TASK STATEMENT:
In the editorial on trade, tariffs on roughly how many manufactured items were to be reduced under the Tokyo summit agreement?

EXCERPT PROVIDED:
------------------------------------------------------------
Roanoke Times Copyright (c) 1995, Landmark Communications, Inc. DATE: TUESDAY, July 13, 1993 TAG: 9309030385 SECTION: EDITORIAL PAGE: A4 EDITION: METRO SOURCE: DATELINE: LENGTH: Medium
During the presidential campaign, Clinton waffled for months over whether he would back the North American Free Trade Agreement. As president, he has continued to cater to Democratic constituency groups that oppose NAFTA, or that ostensibly want environmental and labor safeguards to the treaty. But Clinton has come out clearly in support.
Now, with the Tokyo summit agreement to reduce tariffs on some 18 manufactured items, Clinton and the other struggling leaders of industrialized nations have set the stage for resumed talks on a revised General Agreement on Tariffs and Trade. If Clinton sustains a full-court press for liberalized trade, despite cries of protest from within his own party, he could help pull off a major boost for global prosperity, while avoiding the worst pitfalls of protectionism.
------------------------------------------------------------
MATERIAL SUPPLIED:
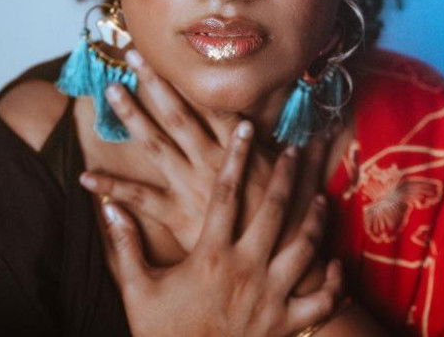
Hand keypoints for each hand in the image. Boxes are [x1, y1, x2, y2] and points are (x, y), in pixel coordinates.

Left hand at [80, 52, 328, 258]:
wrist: (275, 266)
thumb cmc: (287, 221)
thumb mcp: (299, 181)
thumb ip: (308, 153)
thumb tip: (328, 129)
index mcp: (239, 149)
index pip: (212, 102)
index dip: (193, 76)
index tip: (175, 51)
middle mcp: (212, 159)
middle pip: (179, 113)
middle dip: (155, 82)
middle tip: (131, 55)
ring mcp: (192, 184)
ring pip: (157, 143)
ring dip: (132, 117)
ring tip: (110, 92)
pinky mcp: (177, 212)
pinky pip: (141, 198)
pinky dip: (112, 188)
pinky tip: (85, 178)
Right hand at [99, 121, 342, 336]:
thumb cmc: (162, 334)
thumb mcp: (138, 289)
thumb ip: (125, 245)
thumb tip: (106, 205)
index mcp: (211, 255)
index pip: (226, 193)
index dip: (236, 156)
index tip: (246, 127)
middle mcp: (246, 269)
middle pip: (273, 210)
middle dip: (286, 175)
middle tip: (293, 148)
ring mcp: (271, 297)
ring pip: (303, 247)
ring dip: (314, 218)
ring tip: (320, 193)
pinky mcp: (286, 324)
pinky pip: (320, 300)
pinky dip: (333, 282)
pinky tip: (337, 262)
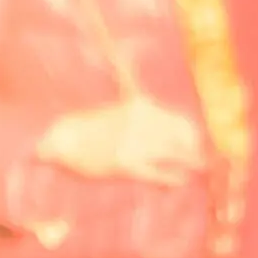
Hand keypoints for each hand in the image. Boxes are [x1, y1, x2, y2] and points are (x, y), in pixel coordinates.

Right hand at [34, 98, 210, 187]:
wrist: (59, 136)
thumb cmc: (85, 126)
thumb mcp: (115, 106)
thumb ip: (135, 99)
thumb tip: (138, 76)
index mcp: (141, 105)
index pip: (180, 120)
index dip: (191, 133)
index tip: (195, 142)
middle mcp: (143, 123)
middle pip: (184, 136)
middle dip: (193, 148)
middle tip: (199, 159)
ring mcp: (136, 143)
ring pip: (176, 153)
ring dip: (189, 162)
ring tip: (196, 169)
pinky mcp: (127, 164)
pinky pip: (159, 173)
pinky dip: (171, 178)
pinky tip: (178, 181)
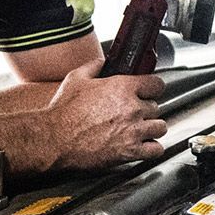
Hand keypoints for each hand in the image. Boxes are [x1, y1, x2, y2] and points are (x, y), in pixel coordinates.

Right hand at [46, 59, 166, 168]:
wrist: (54, 139)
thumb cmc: (63, 111)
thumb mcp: (76, 78)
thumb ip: (95, 66)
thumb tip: (103, 63)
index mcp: (122, 87)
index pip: (156, 84)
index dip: (152, 88)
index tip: (148, 92)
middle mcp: (132, 108)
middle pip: (156, 107)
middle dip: (145, 110)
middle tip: (133, 114)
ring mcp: (133, 131)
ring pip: (160, 127)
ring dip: (152, 128)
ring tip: (141, 129)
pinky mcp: (131, 151)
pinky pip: (156, 149)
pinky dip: (152, 148)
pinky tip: (144, 146)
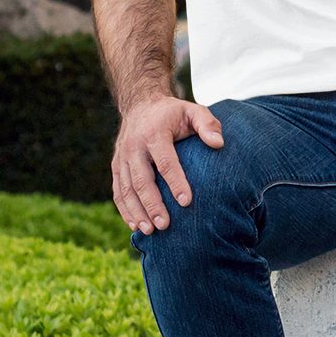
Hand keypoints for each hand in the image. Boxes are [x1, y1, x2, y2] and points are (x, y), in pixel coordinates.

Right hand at [111, 94, 224, 234]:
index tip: (187, 202)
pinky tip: (135, 225)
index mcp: (154, 133)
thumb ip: (207, 124)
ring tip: (150, 231)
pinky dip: (124, 209)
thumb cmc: (174, 113)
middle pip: (142, 180)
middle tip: (165, 226)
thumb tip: (218, 143)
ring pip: (126, 188)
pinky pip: (118, 190)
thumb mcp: (193, 110)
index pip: (165, 161)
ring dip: (137, 211)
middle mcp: (134, 146)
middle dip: (152, 204)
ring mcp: (122, 157)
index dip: (175, 182)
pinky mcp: (116, 166)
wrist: (141, 105)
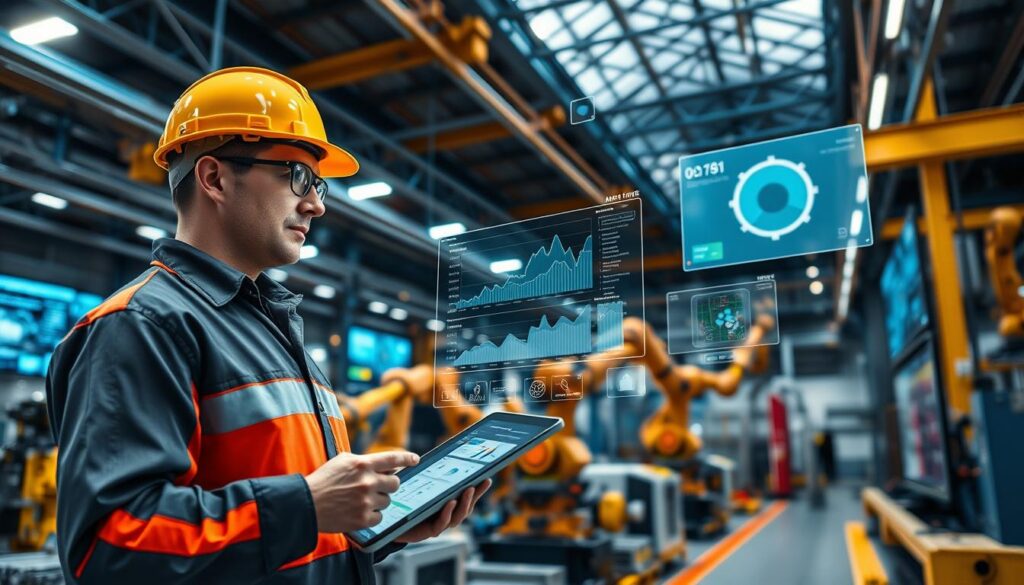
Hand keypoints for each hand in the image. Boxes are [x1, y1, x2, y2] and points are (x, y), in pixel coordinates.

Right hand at [304, 450, 418, 532]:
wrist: (305, 503)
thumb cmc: (323, 480)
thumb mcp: (342, 461)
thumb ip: (364, 461)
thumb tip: (384, 466)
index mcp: (362, 464)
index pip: (393, 459)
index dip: (407, 458)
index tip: (415, 459)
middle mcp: (367, 482)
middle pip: (395, 483)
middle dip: (388, 484)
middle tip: (377, 487)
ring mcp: (366, 501)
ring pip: (388, 501)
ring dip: (378, 500)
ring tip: (361, 500)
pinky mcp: (362, 519)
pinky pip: (380, 517)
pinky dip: (372, 515)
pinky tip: (358, 511)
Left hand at [395, 478, 491, 542]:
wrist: (389, 522)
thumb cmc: (405, 502)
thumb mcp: (418, 484)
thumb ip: (428, 474)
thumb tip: (434, 455)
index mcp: (446, 504)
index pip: (466, 496)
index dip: (478, 489)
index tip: (487, 478)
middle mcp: (446, 515)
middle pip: (466, 507)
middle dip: (475, 495)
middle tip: (480, 483)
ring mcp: (439, 524)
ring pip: (458, 516)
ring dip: (464, 503)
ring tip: (468, 490)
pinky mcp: (429, 531)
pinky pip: (442, 524)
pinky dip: (448, 514)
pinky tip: (450, 503)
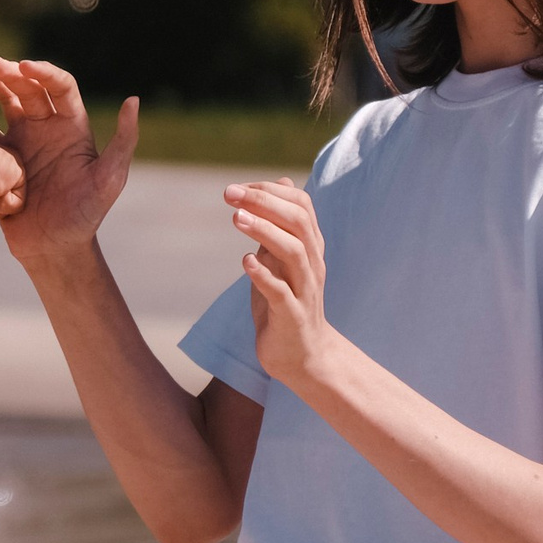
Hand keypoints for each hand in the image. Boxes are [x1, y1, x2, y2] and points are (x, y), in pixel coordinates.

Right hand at [0, 58, 138, 266]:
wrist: (54, 249)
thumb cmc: (86, 216)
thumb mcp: (109, 179)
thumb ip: (123, 140)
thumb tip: (133, 99)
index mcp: (73, 128)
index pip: (60, 87)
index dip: (44, 73)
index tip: (25, 67)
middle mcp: (47, 129)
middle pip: (30, 89)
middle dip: (13, 74)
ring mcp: (22, 142)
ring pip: (6, 102)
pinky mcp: (0, 159)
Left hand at [228, 179, 338, 385]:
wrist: (302, 356)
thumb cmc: (286, 305)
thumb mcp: (280, 261)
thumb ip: (278, 226)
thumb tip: (281, 185)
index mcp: (310, 248)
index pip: (301, 205)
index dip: (271, 191)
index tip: (239, 188)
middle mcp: (312, 264)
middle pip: (299, 221)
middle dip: (264, 202)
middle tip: (229, 194)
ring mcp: (305, 290)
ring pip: (294, 251)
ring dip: (264, 231)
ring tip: (236, 219)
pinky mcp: (293, 316)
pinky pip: (282, 292)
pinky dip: (264, 275)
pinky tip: (245, 262)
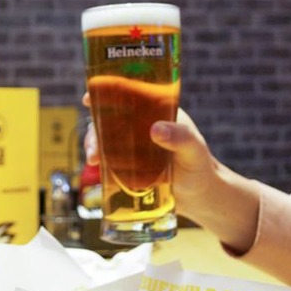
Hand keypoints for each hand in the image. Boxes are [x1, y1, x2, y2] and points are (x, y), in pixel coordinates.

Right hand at [82, 94, 258, 251]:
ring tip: (93, 160)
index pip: (128, 97)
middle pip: (109, 119)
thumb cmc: (201, 167)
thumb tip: (155, 130)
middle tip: (93, 147)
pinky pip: (108, 160)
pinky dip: (99, 163)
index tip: (89, 98)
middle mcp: (141, 126)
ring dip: (94, 146)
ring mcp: (133, 147)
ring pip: (104, 140)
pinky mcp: (128, 166)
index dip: (106, 94)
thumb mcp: (194, 150)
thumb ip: (180, 138)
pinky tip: (95, 170)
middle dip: (94, 129)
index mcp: (156, 113)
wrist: (200, 197)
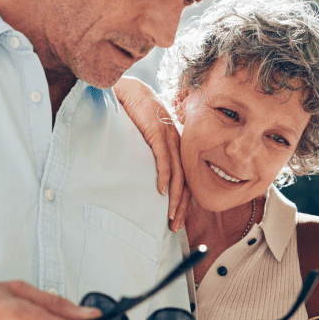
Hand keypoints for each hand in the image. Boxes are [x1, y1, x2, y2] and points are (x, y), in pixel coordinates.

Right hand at [114, 77, 188, 231]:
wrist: (132, 92)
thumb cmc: (138, 116)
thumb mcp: (148, 141)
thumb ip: (152, 158)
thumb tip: (148, 182)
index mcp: (177, 149)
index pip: (186, 180)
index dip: (184, 202)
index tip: (178, 220)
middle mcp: (177, 146)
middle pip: (186, 182)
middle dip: (181, 207)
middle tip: (175, 227)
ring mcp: (168, 139)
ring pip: (177, 174)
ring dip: (174, 197)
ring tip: (169, 216)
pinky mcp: (157, 132)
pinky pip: (163, 157)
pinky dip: (163, 175)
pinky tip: (160, 190)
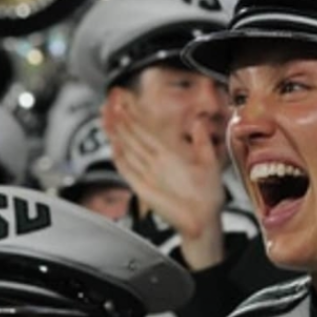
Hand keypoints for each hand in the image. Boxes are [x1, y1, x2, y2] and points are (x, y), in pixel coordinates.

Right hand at [102, 95, 225, 268]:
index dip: (137, 113)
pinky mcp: (143, 187)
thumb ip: (201, 142)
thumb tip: (198, 121)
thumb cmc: (207, 195)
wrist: (204, 219)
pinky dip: (121, 158)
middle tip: (111, 98)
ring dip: (118, 131)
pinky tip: (114, 145)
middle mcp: (155, 161)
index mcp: (169, 153)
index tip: (127, 98)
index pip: (148, 128)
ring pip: (128, 148)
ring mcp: (147, 173)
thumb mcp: (208, 163)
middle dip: (123, 117)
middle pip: (134, 134)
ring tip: (108, 113)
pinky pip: (128, 171)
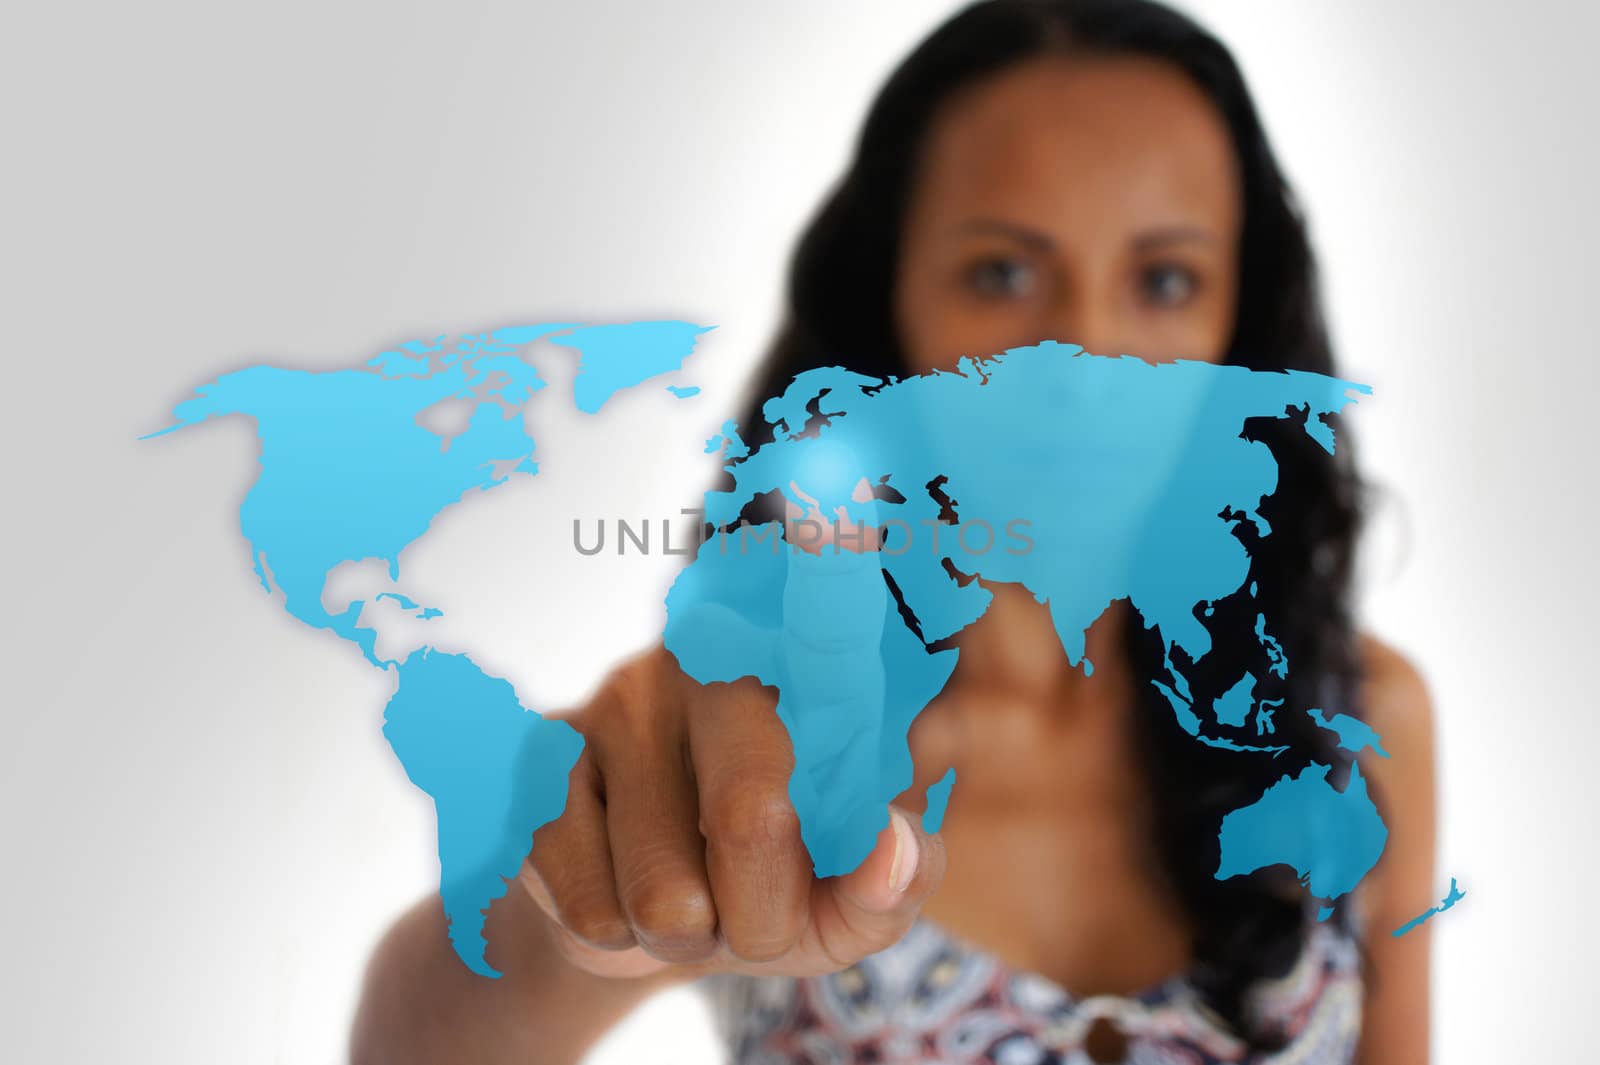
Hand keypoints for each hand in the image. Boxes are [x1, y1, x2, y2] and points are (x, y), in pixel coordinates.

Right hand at [518, 495, 944, 981]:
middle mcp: (711, 662)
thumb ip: (888, 887)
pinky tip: (611, 886)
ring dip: (684, 940)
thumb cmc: (760, 894)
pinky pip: (587, 905)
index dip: (831, 567)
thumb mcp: (843, 909)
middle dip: (763, 921)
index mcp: (806, 682)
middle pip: (754, 816)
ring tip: (681, 903)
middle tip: (751, 918)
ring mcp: (617, 697)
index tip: (836, 491)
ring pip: (665, 892)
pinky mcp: (538, 755)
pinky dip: (612, 938)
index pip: (825, 630)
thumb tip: (891, 847)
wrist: (625, 922)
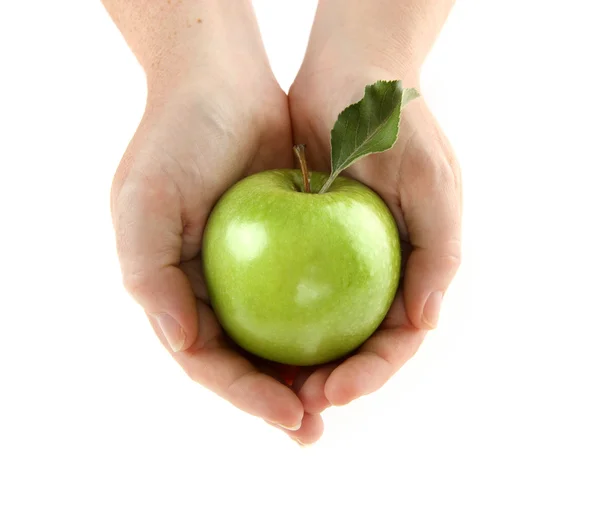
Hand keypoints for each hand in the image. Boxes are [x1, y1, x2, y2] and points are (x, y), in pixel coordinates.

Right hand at [110, 60, 326, 441]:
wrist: (221, 85)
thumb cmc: (175, 142)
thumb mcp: (143, 204)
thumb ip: (150, 277)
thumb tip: (181, 342)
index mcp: (178, 294)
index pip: (210, 363)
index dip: (246, 396)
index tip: (291, 416)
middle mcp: (215, 291)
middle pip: (248, 362)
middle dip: (281, 401)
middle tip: (317, 428)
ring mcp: (253, 272)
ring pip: (284, 338)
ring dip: (311, 373)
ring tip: (343, 401)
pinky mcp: (290, 248)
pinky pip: (312, 293)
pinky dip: (331, 322)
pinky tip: (358, 343)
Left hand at [288, 64, 461, 412]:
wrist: (352, 81)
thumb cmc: (401, 130)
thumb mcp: (433, 184)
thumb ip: (439, 253)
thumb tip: (425, 323)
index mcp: (411, 272)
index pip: (395, 341)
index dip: (370, 374)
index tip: (335, 392)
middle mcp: (372, 275)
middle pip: (353, 348)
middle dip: (329, 386)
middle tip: (297, 409)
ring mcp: (335, 264)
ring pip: (316, 332)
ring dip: (296, 368)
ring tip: (270, 394)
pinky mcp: (299, 245)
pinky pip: (282, 294)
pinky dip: (271, 323)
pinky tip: (246, 344)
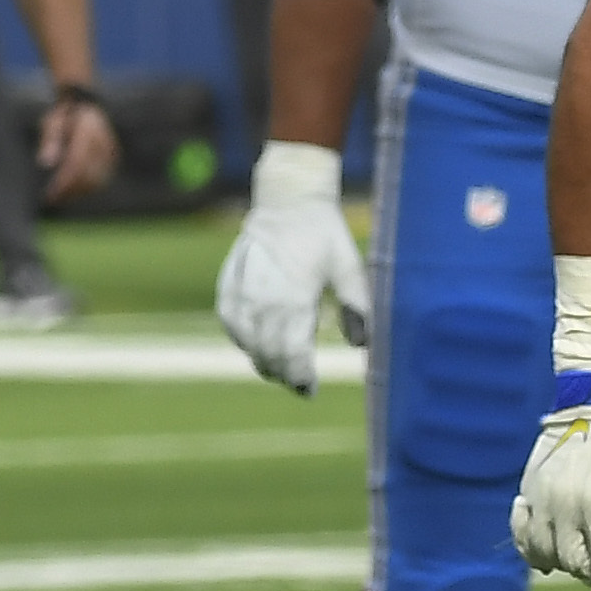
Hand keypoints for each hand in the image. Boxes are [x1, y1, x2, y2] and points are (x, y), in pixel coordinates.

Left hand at [37, 93, 117, 204]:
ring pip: (97, 181)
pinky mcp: (113, 157)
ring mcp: (110, 150)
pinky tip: (71, 193)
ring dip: (78, 193)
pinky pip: (102, 178)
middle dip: (69, 191)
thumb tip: (45, 164)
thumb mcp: (51, 122)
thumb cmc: (63, 115)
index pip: (77, 163)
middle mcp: (103, 141)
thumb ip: (49, 141)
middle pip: (88, 175)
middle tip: (51, 200)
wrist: (85, 103)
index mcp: (88, 130)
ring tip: (59, 199)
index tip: (49, 195)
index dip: (63, 182)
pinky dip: (87, 188)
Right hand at [217, 140, 368, 393]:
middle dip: (284, 374)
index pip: (293, 354)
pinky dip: (244, 341)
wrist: (287, 201)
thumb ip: (358, 308)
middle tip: (298, 384)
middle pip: (269, 356)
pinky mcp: (228, 289)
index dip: (301, 377)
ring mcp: (242, 296)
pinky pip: (232, 327)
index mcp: (296, 300)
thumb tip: (362, 346)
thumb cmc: (323, 234)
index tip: (310, 389)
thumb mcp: (349, 268)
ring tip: (278, 369)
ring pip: (248, 345)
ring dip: (263, 361)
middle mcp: (264, 302)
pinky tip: (257, 344)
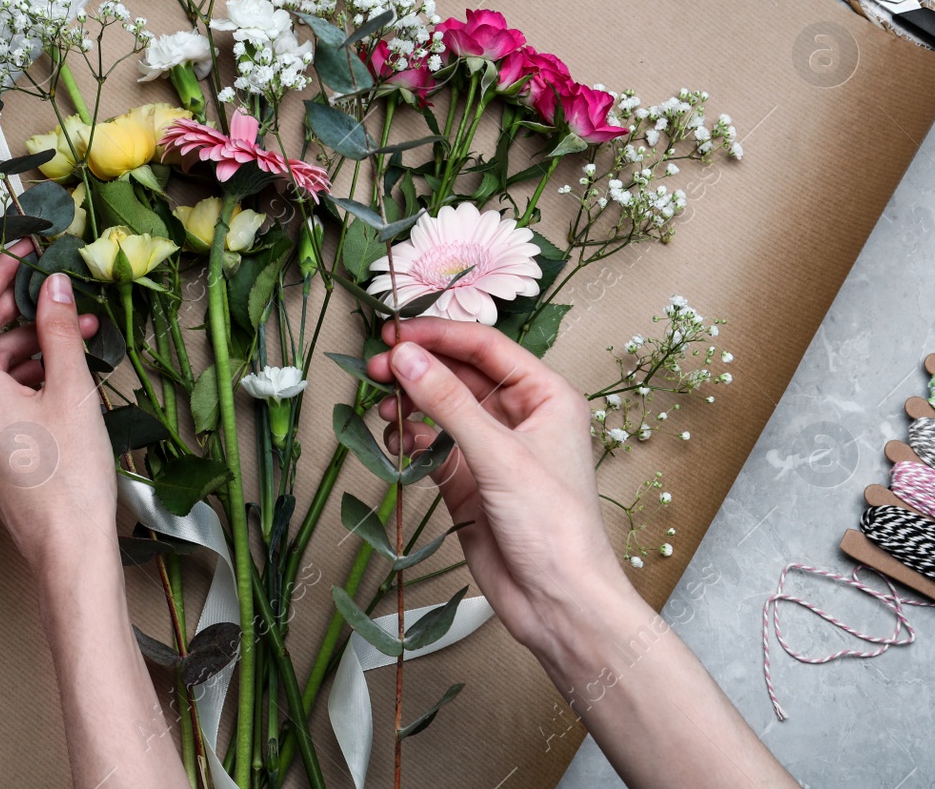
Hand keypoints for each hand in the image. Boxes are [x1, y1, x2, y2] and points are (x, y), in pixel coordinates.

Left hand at [0, 241, 110, 570]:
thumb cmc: (69, 480)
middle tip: (59, 287)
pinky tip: (65, 369)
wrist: (67, 548)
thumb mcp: (71, 390)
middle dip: (24, 308)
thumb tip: (53, 287)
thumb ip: (59, 329)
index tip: (27, 250)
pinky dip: (28, 375)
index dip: (1, 271)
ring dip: (33, 344)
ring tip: (79, 332)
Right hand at [364, 317, 629, 652]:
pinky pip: (431, 445)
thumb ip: (448, 403)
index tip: (394, 332)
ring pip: (441, 408)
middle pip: (458, 374)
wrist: (557, 602)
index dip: (438, 335)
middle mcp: (519, 416)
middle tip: (377, 368)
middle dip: (417, 368)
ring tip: (383, 407)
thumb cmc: (553, 526)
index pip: (485, 347)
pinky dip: (409, 438)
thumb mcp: (500, 455)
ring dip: (409, 403)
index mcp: (545, 396)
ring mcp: (491, 449)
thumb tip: (406, 357)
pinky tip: (394, 441)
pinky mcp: (468, 479)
------------------------------------------------------------
WRITTEN RESPONSE:
Some 18 manufactured items.